In its current state, the Chancellor of the University of Cape Coast (UCC) said the Constitution has “created a monstrous Executive which looms large over the other arms of the governance structure.”
In a speech last night, the leadership consultant said it was unfortunate that “for 28 years, we have failed to make any meaningful changes to strengthen our democracy.”
“Actually, what we have is an “Executocracy” not a democracy. The President is supposed to appoint the majority of his ministers from Parliament. By definition, that makes Parliament a rubber stamp, because no MP in the ruling party will be able to stand up and demand accountability from the executive – they are all scrambling for positions,” he emphasised at the speech delivered virtually to members of the Rotary Club in Ghana and abroad.
It was titled: ‘Down the Up Escalator: Reflections on Ghana’s Future by a Senior Citizen.”
In the speech that touched on almost every facet of society, including corruption, governance, the economy and the role of the media and academia in shaping the future, Sir Jonah said the failings from the current constitutional set up did not spare the Judiciary.
“The Judiciary is no different. The President has a determining role in the appointment of all the judges of the Supreme Court, including the Chief Justice. This festers the perception that the situation compromises the impartiality and independence of the judiciary,” he said.
“Indeed, a large section of the citizenry believe that the judiciary is not impartial with 85 per cent of Ghanaians in a recent Afrobarometer survey perceiving the judiciary as corrupt and ineffective,” he said.
He said the Legislative arm of government was also challenged, with allegations of corruption among sitting Members of Parliament (MPs) being ripe.
“Few years ago, a prominent MP said publicly that parliamentarians take bribes to pass bills that favour their sponsors.”
“Ladies and gentlemen, if a fish comes out from water to tell us that the crocodile
has one eye, who are we to doubt it? Incidentally, the said MP, Mr Alban Bagbin is now the Speaker of Parliament,” he said.
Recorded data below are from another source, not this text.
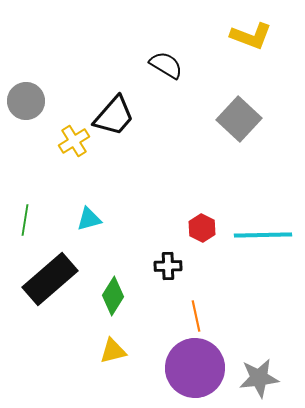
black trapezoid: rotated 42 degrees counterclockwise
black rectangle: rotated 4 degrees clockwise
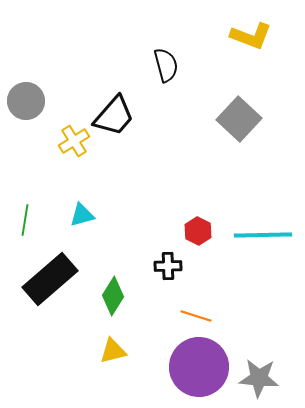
black semicircle: rotated 44 degrees clockwise
cyan triangle: moved 7 px left, 4 px up
red hexagon: moved 4 px left, 3 px down
orange line: rotated 60 degrees counterclockwise
purple circle: moved 4 px right, 1 px up
gray star: rotated 12 degrees clockwise
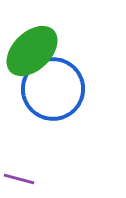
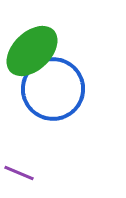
purple line: moved 6 px up; rotated 8 degrees clockwise
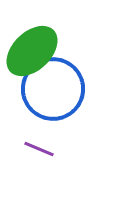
purple line: moved 20 px right, 24 px up
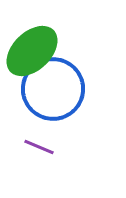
purple line: moved 2 px up
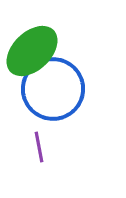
purple line: rotated 56 degrees clockwise
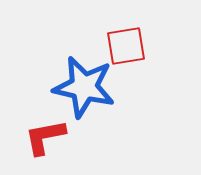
On how to reverse this, the former President of AngloGold Ashanti said the Constitution needed to change.
“To have a meaningful democracy, we cannot continue on the path of a tripod with one leg stronger than the other two combined. We must commit to review the experiment with the aim of strengthening accountability and ensuring that democracy delivers real development to the people,” he said.
He explained that democracy was meaningless unless it was capable of improving the living standards of the people and providing decent living conditions for at least the very poor in our society.
“To achieve this, the constitution must change,” he stressed.